Aber klar!
So lange keine körperlichen Beschwerden (wie bspw. Knieprobleme) vorhanden sind, spricht überhaupt nichts dagegen auch als Mensch mit ein paar (oder ein paar mehr) Kilos zuviel einen Jakobsweg zu laufen. Pilgern oder Fernwandern ist meiner Ansicht nach, zumindest auf dem anfängergeeigneten portugiesische Jakobsweg, sogar die beste Möglichkeit wenn man auch als übergewichtiger oder unsportlicher Mensch mal einen Aktivurlaub machen will.
Ich bin selbst sowohl übergewichtig als auch unsportlich und stellte mir vor meinem ersten Jakobsweg die Frage ob es nicht völlig wahnsinnig ist so in dieses Abenteuer zu starten. Aber letztendlich bedeutet einen Jakobsweg zu laufen auch nicht viel mehr als zu Fuß gehen und das bekommen auch die größten Couchpotatoes eigentlich noch ganz gut hin. Ok, ziemlich viel zu Fuß gehen, das gebe ich zu. Im Zweifel sollte man das natürlich immer vorher mit seinem Arzt abklären, besonders wenn man vorhat untrainiert mehrere Wochen zu wandern.
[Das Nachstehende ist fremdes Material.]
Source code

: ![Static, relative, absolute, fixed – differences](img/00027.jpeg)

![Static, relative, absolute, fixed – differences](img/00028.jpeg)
Gute Planung ist die halbe Miete
Einen Pilgerweg – oder eben Fernwanderurlaub – zu planen, ist für übergewichtige Menschen etwas komplizierter als für normalgewichtige, aber das liegt primär daran dass es nicht ganz einfach ist an die passende Ausrüstung zu kommen (ein Artikel „Wanderausrüstung für Übergewichtige“ ist in Planung).
Und wer sich zudem nicht auf seine gute Kondition verlassen kann, der sollte seine Etappen nicht zu lang planen (lassen). Und eher mal einen Pausentag zur Regeneration einlegen.
Wenn man nicht gut einschätzen kann, wie viele km ein gutes Tagespensum für einen sind, kann es passieren dass man mittendrin feststellt dass die Kräfte zu Ende sind. Aber auch das ist kein Weltuntergang. Wenn man sich da zufällig gerade im Wald befindet, ist das zwar ein eher ungünstiger Zeitpunkt, aber mit genügend Pausen schafft es man es dann schon immer noch zur nächsten Zivilisation und dann nimmt man den Bus oder ruft sich ein Taxi, je nach Verfügbarkeit (wer seinen Urlaub von mir planen lässt, kann mich in einem solchen Fall natürlich kontaktieren und ich suche dann mögliche Verbindungen raus).
Training ist sinnvoll, aber nicht zwangsweise nötig
Klar ist: es ist in jedem Fall sinnvoll vorher möglichst viel zu „trainieren“. Umso mehr man vorher wandern war, desto entspannter startet man seinen Camino. Abgesehen davon dass sich die Kondition überraschend schnell verbessert, ist auch der emotionale Aspekt nicht zu unterschätzen: man fühlt sich einfach besser vorbereitet. Aber um ehrlich zu sein habe ich nur vor meinem ersten Mal pilgern trainiert und mich bei meinen weiteren Pilgerurlauben schon getreu dem rheinischen Motto „et hätt noch immer jood jejange“ einfach auf den Weg gemacht. Denn mit entsprechender organisatorischer Vorbereitung kann man vor Ort flexibel auf das reagieren, was der Körper einem an Limits setzt.
Eins sollte bei dem Thema natürlich nicht unerwähnt bleiben: üblicherweise kommen Pilger trotz der günstigen Pilgermenüs und des leckeren Porto Tonico mit weniger Körpergewicht nach Hause als sie hingefahren sind. Der Kalorienverbrauch durch tägliches, mehrstündiges Wandern mit einem 10kg Rucksack ist nicht zu unterschätzen. Langfristig abnehmen wird man von ein paar Tagen bis Wochen pilgern natürlich nicht automatisch, aber alleine dadurch dass man beim pilgern so viel Abstand zu seinem Alltag gewinnt, kann ein solcher Urlaub eine gute Möglichkeit sein um mit alten Gewohnheiten zu brechen und damit auch langfristig etwas zu verändern.